Trump’s tariffs on steel and coal imports will surely be popular with people employed in those industries, but it will just as surely be unpopular with people who work in steel- and coal-buying industries, and anyone who buys anything made of steel or powered by coal, and the latter categories are by far a bigger voting bloc. There are also a lot of wheat farmers and airplane-makers who do a brisk trade with China and will surely be chagrined if China decides to buy from Argentina or Airbus, and a large chunk of Trump’s die-hard defenders will eventually notice that their shopping trips to Wal-Mart are suddenly far more expensive. The worst case scenario for a global trade war is the same as the last time a cocky and unprincipled Republican president tried it, which resulted in the Great Depression and eventually World War II, and even Trump will be hard-pressed to spin that outcome to even his most die-hard defenders.

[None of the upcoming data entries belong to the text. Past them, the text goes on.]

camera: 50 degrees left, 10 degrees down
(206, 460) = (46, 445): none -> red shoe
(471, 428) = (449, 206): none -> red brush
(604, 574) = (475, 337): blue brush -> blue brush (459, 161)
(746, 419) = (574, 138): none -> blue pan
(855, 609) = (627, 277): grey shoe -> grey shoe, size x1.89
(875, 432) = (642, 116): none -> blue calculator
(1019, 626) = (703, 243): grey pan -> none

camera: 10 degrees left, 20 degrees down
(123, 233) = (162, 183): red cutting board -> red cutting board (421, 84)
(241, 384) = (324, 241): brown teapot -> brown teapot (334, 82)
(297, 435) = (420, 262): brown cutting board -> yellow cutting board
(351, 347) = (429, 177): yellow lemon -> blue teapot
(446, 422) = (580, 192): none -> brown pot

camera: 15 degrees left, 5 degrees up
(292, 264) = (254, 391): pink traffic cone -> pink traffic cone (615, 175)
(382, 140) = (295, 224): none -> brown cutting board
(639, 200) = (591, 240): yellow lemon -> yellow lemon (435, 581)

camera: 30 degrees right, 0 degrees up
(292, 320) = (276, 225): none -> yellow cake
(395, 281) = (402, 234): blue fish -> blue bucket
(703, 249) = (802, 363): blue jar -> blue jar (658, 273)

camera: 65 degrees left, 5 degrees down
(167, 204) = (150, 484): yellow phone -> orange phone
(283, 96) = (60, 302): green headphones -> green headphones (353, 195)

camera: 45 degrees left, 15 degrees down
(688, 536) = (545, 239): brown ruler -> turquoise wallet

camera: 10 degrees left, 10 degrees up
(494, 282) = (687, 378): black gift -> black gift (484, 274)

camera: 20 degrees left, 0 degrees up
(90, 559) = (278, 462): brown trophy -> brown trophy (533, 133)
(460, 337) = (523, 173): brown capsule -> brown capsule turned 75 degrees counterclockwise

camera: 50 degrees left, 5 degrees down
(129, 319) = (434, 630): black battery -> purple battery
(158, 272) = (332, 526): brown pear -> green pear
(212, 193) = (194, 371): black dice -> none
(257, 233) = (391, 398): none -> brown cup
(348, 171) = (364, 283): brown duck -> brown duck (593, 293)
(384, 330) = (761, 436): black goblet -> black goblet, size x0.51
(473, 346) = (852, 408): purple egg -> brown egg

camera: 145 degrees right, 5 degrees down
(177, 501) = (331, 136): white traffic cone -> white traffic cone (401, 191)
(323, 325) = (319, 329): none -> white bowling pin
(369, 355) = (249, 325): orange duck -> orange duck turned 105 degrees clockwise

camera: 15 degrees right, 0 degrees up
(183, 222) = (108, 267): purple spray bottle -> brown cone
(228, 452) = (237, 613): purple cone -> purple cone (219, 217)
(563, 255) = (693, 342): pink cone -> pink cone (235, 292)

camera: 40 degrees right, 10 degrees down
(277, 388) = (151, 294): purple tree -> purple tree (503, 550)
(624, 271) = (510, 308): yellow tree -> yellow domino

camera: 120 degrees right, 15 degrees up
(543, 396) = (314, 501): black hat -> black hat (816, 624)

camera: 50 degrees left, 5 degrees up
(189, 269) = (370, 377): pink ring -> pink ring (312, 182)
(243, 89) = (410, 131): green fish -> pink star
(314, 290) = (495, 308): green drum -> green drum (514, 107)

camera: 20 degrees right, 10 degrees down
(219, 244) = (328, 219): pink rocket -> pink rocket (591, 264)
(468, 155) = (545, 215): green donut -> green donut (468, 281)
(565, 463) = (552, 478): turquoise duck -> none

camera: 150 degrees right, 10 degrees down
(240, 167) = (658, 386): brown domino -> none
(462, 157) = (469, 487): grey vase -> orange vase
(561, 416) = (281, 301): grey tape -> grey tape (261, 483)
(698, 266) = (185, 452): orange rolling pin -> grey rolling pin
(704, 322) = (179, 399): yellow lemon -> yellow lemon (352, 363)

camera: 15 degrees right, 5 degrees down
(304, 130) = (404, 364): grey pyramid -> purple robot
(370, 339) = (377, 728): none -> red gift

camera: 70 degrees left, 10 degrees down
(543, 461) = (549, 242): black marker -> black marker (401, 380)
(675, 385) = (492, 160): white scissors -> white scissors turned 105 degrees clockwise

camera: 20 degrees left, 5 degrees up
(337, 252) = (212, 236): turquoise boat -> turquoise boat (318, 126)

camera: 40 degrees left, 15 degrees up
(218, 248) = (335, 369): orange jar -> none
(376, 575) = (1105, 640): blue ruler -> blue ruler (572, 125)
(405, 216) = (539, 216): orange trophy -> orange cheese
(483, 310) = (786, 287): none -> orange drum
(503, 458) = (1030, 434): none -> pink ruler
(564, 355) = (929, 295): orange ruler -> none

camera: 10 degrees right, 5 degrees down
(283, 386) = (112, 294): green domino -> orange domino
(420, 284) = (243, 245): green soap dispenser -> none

The best-case scenario is harder to imagine. Red-in-tooth-and-claw capitalism has always resulted in the creative destruction of longstanding industries, such as buggy-making and Blockbuster video stores, but it has reliably replaced them with something the public has always found better. China isn’t the reason that coal-mining now employs a mere 50,000 workers in America, which is mainly because of mechanization and nuclear plants and fracking of natural gas and all those windmills along I-35 and other more healthy ways to generate the nation’s energy. We sympathize with those last remaining coal miners, but red-in-tooth-and-claw capitalism might well replace their jobs with something that doesn’t cause black-lung disease and an early death, and in any case they’re a small voting bloc.
Trump seems to believe the best-case scenario is back to the good old days when America mined coal and made all the world’s steel, and that his die hard defenders will prefer that to this high-tech age and what might come next. What might come next might well be far better, though, and we’ll bet on that rather Trump’s global trade war.